Available data:
--- START ---

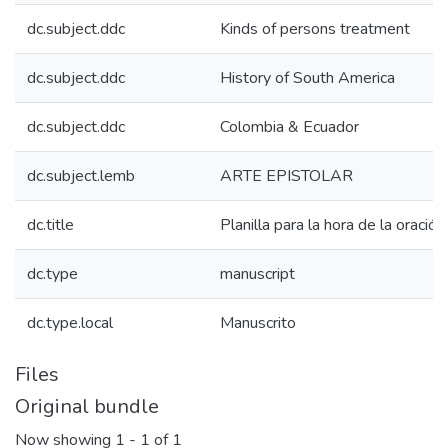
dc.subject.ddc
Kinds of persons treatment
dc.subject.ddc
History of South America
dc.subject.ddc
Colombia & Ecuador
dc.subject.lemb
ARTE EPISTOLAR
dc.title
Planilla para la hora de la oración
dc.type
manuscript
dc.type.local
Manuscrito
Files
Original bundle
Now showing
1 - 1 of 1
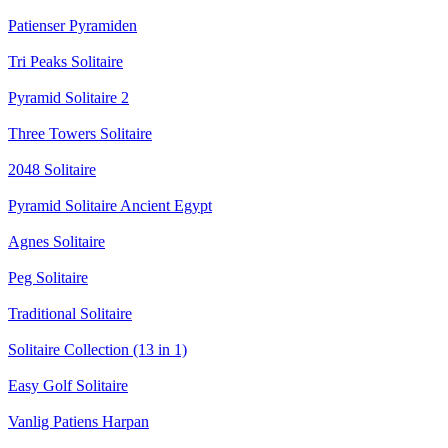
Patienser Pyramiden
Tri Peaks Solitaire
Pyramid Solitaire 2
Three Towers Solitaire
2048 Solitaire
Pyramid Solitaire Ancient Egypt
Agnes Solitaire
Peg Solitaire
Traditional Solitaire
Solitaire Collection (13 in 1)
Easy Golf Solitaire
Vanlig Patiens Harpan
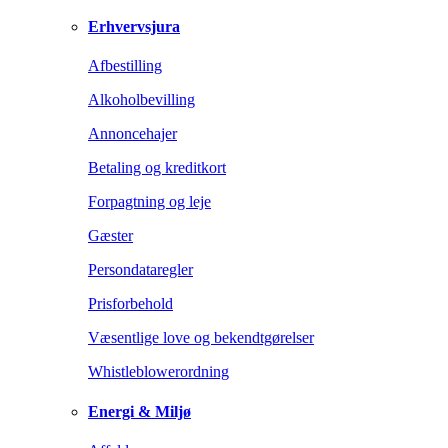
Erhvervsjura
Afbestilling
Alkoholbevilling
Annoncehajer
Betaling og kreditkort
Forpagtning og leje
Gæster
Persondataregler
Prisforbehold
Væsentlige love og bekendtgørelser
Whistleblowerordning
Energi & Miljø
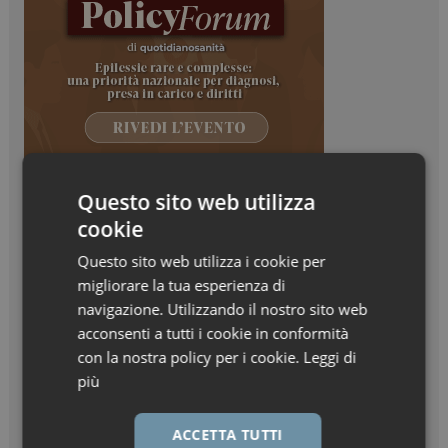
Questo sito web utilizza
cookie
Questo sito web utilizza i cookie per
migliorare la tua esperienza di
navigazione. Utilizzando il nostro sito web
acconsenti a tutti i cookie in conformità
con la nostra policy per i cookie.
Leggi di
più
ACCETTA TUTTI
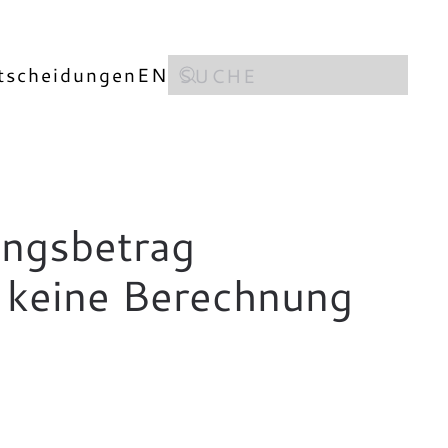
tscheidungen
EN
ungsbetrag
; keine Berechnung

--- END ---
--- START ---

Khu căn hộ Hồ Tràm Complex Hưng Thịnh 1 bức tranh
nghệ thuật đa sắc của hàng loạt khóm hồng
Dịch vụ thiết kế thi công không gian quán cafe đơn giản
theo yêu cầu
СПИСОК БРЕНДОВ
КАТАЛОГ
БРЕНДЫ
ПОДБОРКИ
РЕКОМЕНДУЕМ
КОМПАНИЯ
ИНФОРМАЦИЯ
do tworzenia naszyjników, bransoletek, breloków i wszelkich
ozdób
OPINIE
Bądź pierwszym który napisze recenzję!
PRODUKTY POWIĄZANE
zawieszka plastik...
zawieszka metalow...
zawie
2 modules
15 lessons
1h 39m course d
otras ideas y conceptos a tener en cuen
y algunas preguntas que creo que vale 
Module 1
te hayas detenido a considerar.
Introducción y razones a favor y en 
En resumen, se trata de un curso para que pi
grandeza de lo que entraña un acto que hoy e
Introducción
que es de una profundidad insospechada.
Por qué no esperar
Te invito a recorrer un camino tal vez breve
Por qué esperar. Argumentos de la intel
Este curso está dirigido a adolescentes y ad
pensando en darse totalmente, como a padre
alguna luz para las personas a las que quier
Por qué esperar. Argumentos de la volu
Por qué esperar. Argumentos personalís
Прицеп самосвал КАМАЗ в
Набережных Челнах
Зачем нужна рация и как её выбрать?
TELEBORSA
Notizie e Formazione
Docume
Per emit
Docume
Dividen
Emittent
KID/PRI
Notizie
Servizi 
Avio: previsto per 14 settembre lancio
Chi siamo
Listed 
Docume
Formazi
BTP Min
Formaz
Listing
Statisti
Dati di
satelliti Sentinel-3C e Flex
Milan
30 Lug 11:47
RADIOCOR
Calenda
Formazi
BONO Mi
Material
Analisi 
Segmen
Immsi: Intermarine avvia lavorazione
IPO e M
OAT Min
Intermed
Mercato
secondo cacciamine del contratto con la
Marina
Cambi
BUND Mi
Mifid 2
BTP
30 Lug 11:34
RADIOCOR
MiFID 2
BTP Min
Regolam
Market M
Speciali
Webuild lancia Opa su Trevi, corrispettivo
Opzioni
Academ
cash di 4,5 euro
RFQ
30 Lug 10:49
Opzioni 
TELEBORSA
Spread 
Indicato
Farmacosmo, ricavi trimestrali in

--- END ---

Copy the records from the line with "Khu căn hộ Hồ" up to and including the line with "PRODUKTY POWIĄZANE", changing "OPINIE" to "RECENZJE" and keeping everything else the same.

Answer for this exercise:
Khu căn hộ Hồ Tràm Complex Hưng Thịnh 1 bức tranh
nghệ thuật đa sắc của hàng loạt khóm hồng
Dịch vụ thiết kế thi công không gian quán cafe đơn giản
theo yêu cầu
СПИСОК БРЕНДОВ
КАТАЛОГ
БРЕНДЫ
ПОДБОРКИ
РЕКОМЕНДУЕМ
КОМПАНИЯ
ИНФОРМАЦИЯ
do tworzenia naszyjników, bransoletek, breloków i wszelkich
ozdób
RECENZJE
Bądź pierwszym który napisze recenzję!
PRODUKTY POWIĄZANE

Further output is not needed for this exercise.